The jolt was followed by the bus smashing into the station, Beaton said. The next thing he knew, he was pinned between the seats, his fellow passengers yelling in agony.

"There was nothing I could do," Beaton said. "I could not move at all."

Most of the riders on the other side of the bus weren't trapped, Beaton said, and many were trying to help free those who couldn't get out.​

Beaton said he was in shock and sweating profusely.

"I was just trying to concentrate on breathing, on not passing out. My legs were in so much pain," Beaton said. "I was scared. I thought I was going to lose my legs due to the lack of circulation."

Police and first responders work at the scene where a double-decker OC Transpo bus struck a transit shelter in Ottawa on Jan. 11. (Justin Tang/Canadian Press)

2 broken legs

When first responders arrived, Beaton said, they started trying to cut through the benches to free passengers. Eventually he was freed, placed in an ambulance and rushed to the emergency room.

Doctors told him he'd broken two bones in his left leg and one in his right.

One week later, both of his legs are still in casts — and Beaton said he has no idea how long his recovery will take.

"I walk a little bit more every day.

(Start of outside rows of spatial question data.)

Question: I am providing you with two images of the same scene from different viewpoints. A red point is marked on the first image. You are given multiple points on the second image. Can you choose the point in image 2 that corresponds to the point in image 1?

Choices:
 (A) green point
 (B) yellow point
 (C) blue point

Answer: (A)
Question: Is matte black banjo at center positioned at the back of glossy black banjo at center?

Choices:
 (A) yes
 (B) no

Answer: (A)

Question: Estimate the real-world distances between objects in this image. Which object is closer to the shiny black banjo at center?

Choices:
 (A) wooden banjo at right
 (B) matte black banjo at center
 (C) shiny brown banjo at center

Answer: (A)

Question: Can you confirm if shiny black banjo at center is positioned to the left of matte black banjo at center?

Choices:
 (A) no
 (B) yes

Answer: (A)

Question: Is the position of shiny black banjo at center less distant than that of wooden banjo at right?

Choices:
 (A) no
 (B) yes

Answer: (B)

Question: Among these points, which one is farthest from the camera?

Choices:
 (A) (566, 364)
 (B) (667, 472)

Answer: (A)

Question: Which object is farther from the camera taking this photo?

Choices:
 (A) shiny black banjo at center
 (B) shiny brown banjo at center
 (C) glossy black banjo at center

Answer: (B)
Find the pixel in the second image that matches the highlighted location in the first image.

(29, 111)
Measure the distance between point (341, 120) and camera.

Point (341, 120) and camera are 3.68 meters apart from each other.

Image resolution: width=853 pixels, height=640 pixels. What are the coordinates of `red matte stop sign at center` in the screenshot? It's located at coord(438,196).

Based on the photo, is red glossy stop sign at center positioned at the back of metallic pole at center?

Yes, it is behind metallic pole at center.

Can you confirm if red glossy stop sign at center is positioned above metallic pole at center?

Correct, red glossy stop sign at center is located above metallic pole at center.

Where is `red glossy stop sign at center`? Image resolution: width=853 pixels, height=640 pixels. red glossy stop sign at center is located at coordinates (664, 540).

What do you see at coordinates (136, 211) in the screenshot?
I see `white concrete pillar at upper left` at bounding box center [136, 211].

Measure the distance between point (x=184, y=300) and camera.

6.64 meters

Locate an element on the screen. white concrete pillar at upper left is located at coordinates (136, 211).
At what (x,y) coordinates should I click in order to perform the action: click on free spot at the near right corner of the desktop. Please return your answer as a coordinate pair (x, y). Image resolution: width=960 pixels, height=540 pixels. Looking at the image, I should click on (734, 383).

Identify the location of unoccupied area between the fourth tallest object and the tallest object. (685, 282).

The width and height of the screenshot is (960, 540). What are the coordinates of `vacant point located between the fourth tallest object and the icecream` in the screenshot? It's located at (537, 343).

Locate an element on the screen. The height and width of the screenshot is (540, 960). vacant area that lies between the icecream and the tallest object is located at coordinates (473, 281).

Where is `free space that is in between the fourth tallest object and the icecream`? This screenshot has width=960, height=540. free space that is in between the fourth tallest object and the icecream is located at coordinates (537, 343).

So I'm getting there," Beaton said. "I'm still here, so I'm thankful for that."

30 year old Craig Beaton works in downtown Ottawa and was heading to the west end on Route 269 last week. 5:15

While his physical recovery is slowly progressing, Beaton said his emotional recovery remains "frustrating." There are days, he said, where he'll be reading the news or working with the physiotherapist and he'll just break down.

The Ottawa Police Service, the Transportation Safety Board of Canada and various other agencies are now investigating the rush-hour crash.

When asked if he noticed anything wrong before the collision, Beaton said nothing stood out.

"Everything," he said, "just seemed like a normal day."